More to the point, it is badly unbalanced to the requirements for inclusive, productive discussion. That isn't to say that the balance of criticism in a good dialogue can't tend towards the USA; rather, it is necessary that participants establish a basic level of good faith that they are not simply partisans pursuing divisive tactics. And I have not seen this from SAM; rather the opposite.
It is grotesquely disproportionate, in the standard US discourse
So what? Is promoting an equally inane discourse here supposed to fix that, or otherwise achieve anything worthwhile? Even if SAM's trollings were cleanly targetted at that subset of US posters here who exemplify such discourse and endorse the related agendas - and they pointedly are not - what would this achieve anyway?
Justifying bad behavior by someone else's bad behavior doesn't result in anything but the proliferation of bad behavior. I mean, it wouldn't particularly bother me if it were confined to dealings with other trolls.
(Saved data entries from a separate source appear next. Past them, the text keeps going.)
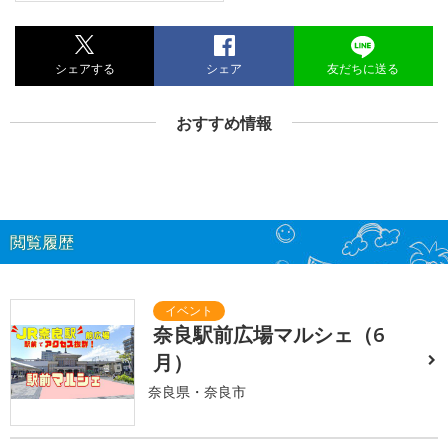
シェアする
シェア
友だちに送る
おすすめ情報
閲覧履歴
奈良駅前広場マルシェ（6
月）
奈良県・奈良市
But we're to the point where she pre-emptively applies it to anyone that disagrees with her about much of anything, overwhelms multiple threads simultaneously, etc. It seems clear to me that SAM wants to play that game - and only that game - and between that and her energy it ends up having a fairly definitive impact here.
There was a 9/11 every few days for years, in Iraq.
In purely material terms, you mean?
This recurring materialist reduction of 9/11 is another problem with this thread (and others like it). In the first place we have SAM reducing the event to "a couple of buildings." But more generally we have the ignorance of the political and social aspect of the attacks, which were far more grievious as far as the great majority of people are concerned. And, for all that, obvious. Which makes the evasion of them look a lot like bad faith, to me.
To wit: it isn't possible to have a 9/11 every few days because that dream has already been dead for almost a decade now. We'd have to revive it first, in order for someone to murder it again.
Likewise in Iraq: they'd have to regain sovereignty in order for it to get violated again.
But some have much more power, much more agency, much more control over their much larger reactions to much smaller provocations.
If you're referring to the distinction between the power elites in any given polity and the masses they rule, then you clearly have a point.
To the extent that you're comparing America with political Islam, I think the saliency of that difference is greatly exaggerated - frequently to the point of dishonesty, in the discourses in question. On the one hand, Americans never seem to end up getting what they thought they were voting for (and I'd note that SAM is a vocal advocate of various elite media conspiracy theories related to this), and on the other AQ is itself an all-volunteer army funded through donations.
At the end of the day, I'm unshaken in my conviction that SAM's rhetoric is basically craven and destructive. If you really want to sway me, refer me to a positive discursive outcome that has resulted.